Two predators and two unlocked doors that led to two reported rapes in the last two weeks has residents of Isla Vista concerned about their safety.

There have been 14 total reported sexual assaults this year, and two of the latest incidents involved the predator attacking the victim while the victim was sleeping. Another three acquaintance rapes – in which the victim and attacker know each other – have been reported to the UCSB Women’s Center in just the past few weeks since students moved back for fall quarter.

Carol Mosely, UCSB’s rape prevention education coordinator, said common behaviors and attitudes in I.V. necessitate safety precautions.

“When we think about safety, we have to think about lowering our risks — locking doors, travelling in groups — and some other things that aren’t being brought up. We live in a culture where many behaviors are not seen as threatening,” she said.

“There are people at parties who are sexual predators and looking for someone vulnerable … guys know among them who is that kind of man. Guys are the ones who should say something. It doesn’t matter what they say to [sexual predators] – just as long as they say something,” Mosely said. “I know it’s hard to intervene in a party situation, but my challenge to students is to speak up: ‘Get her number and call her tomorrow’ … We as a community have to look at this kind of behavior.”
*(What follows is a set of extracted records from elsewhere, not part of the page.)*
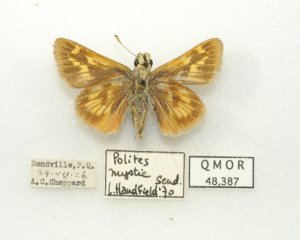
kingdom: Animalia
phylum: Arthropoda
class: Insecta
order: Lepidoptera
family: Hesperiidae
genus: Polites
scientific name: Polites
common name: Long Dash Skipper
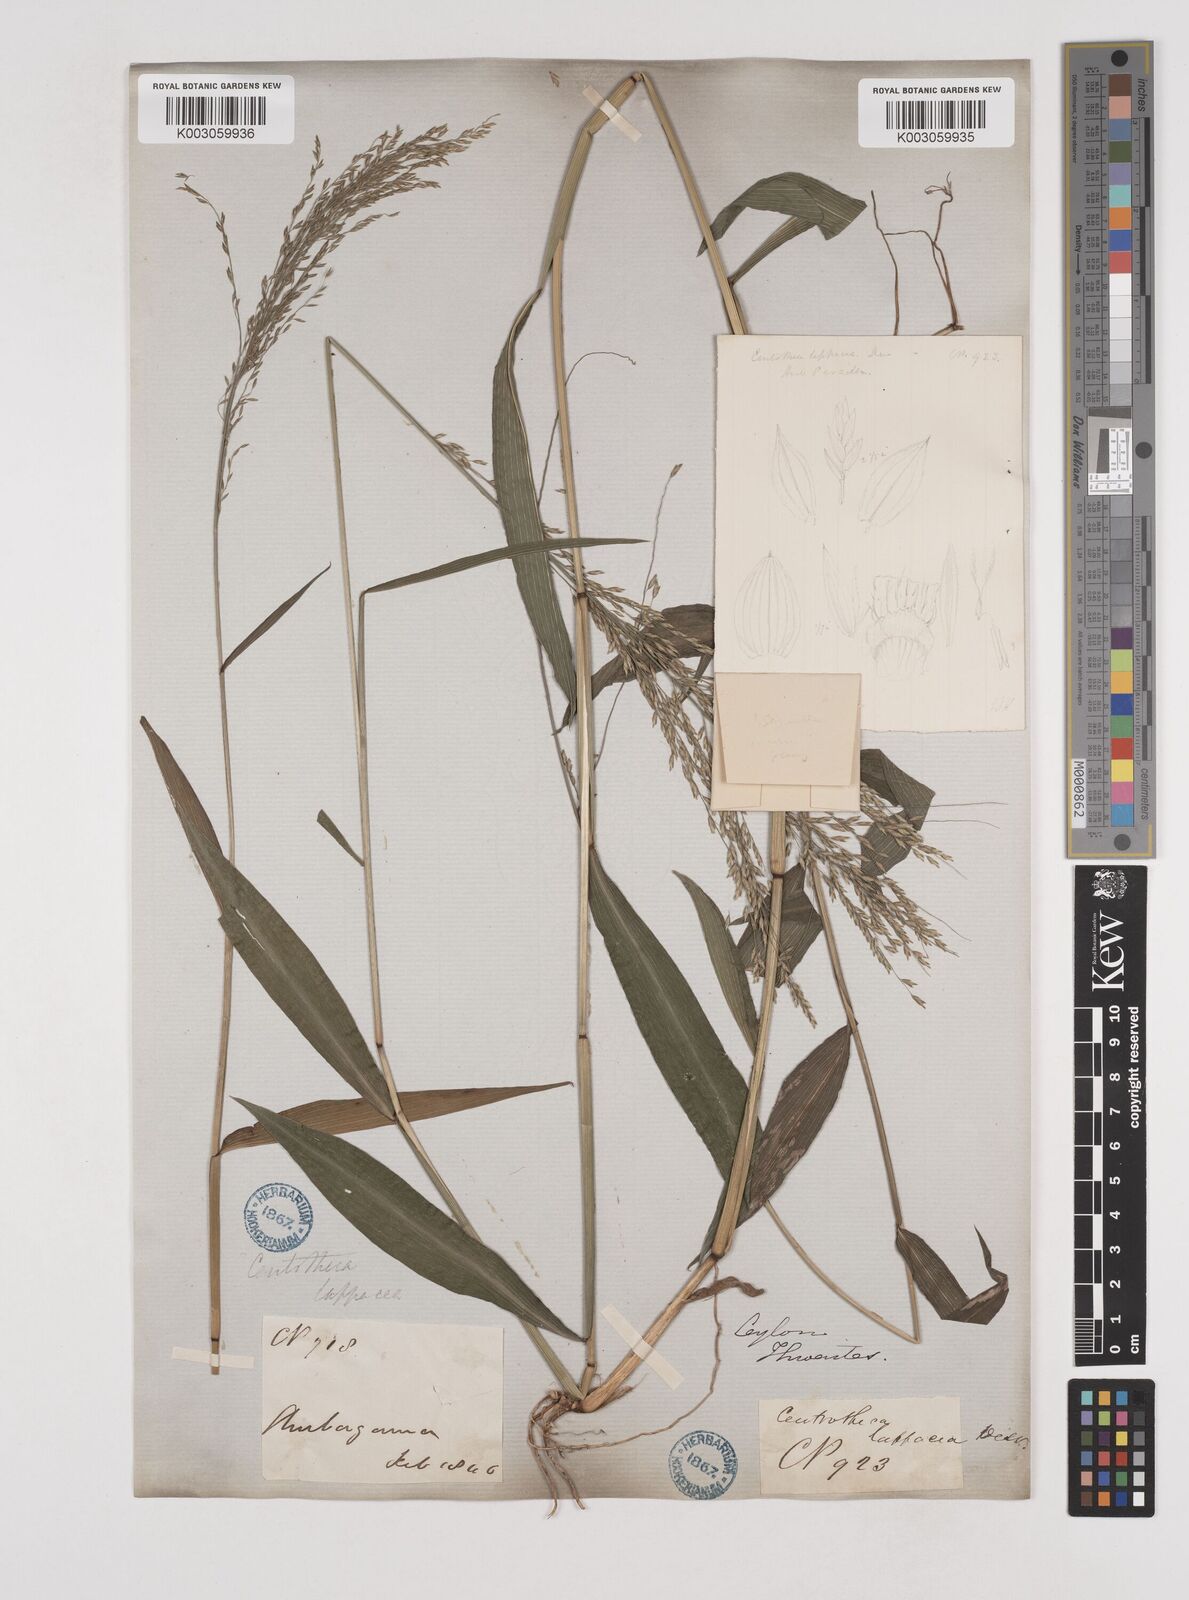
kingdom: Plantae
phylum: Tracheophyta
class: Liliopsida
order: Poales
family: Poaceae
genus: Centotheca
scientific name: Centotheca lappacea
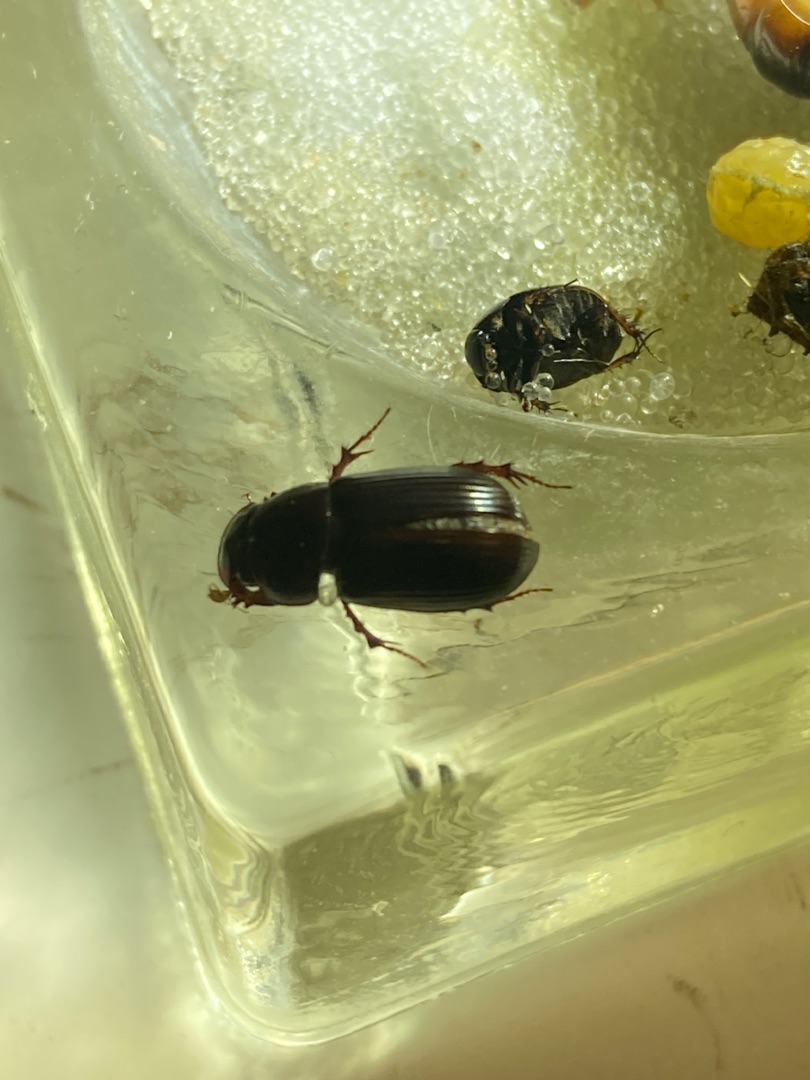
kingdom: Animalia
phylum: Arthropoda
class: Insecta
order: Coleoptera
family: Scarabaeidae
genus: Acrossus
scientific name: Acrossus rufipes
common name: Rødbenet møgbille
Santa Barbara Sheriff’s Dept. Operations Commander Deborah Linden said although preventive measures should be taken to ensure safety, rape is never the fault of the victim.

“Sexual assault is always the fault of the offender. With all this talk of preventive measures, it is key to convey that the victim is never to blame,” she said. “As a community, we need to put road blocks in the way of the predators. The reality of where we live is that we can’t give these opportunities to predators. That’s what [Isla Vista] is to them – an opportunity.”

Linden said locking doors and other safety precautions are an effective deterrent to criminals.

“Lock your doors, don’t walk around alone at night; the community should help each other out. A major problem is that a lot of people leave the door unlocked for their roommates; you should leave a key with a neighbor or make more copies of your keys,” she said. “Criminals are going to look for the easiest opportunity. They don’t want to be caught. They want to find a location that offers the least resistance.”

Mosely said women also have to be aware of the danger of acquaintance rape, despite the recent predator attacks.

“These kind of [predator] rapes are fairly rare in our community. We’ve also had three acquaintance assaults reported to the [Women’s Center] these past two weeks,” she said. “Acquaintance rapes are not reported as often to law enforcement, so the numbers are higher than they seem.”

Isla Vista Foot Patrol Lt. Russ Birchim said peeping is prevalent in I.V., and women should draw their blinds at night.

“We’ve got a lot of problems with peepers out here. Women should draw their drapes, keep the lights off while undressing. You just have to be careful,” he said.

3rd District Supervisor Gail Marshall said residents should be in a position to make responsible decisions

“Something I always stress to my kids is to be in control of the situation at all times. If you’re in control, then you can control what’s going on, but if you’re not in control, then you cannot control what happens to you as easily,” she said.

Linden said when alcohol is involved, victims usually blame themselves for the assault and are reluctant to report the incident to law enforcement.

“Alcohol is a big one — [do not] drink to the point when you are unable to make decisions. But still victims cannot blame themselves. A rape is a rape is a rape. We want them to report it because otherwise we can’t catch them,” she said. “Laws will protect the confidentiality of rape victims, and officers go through a lot of special training to handle cases.”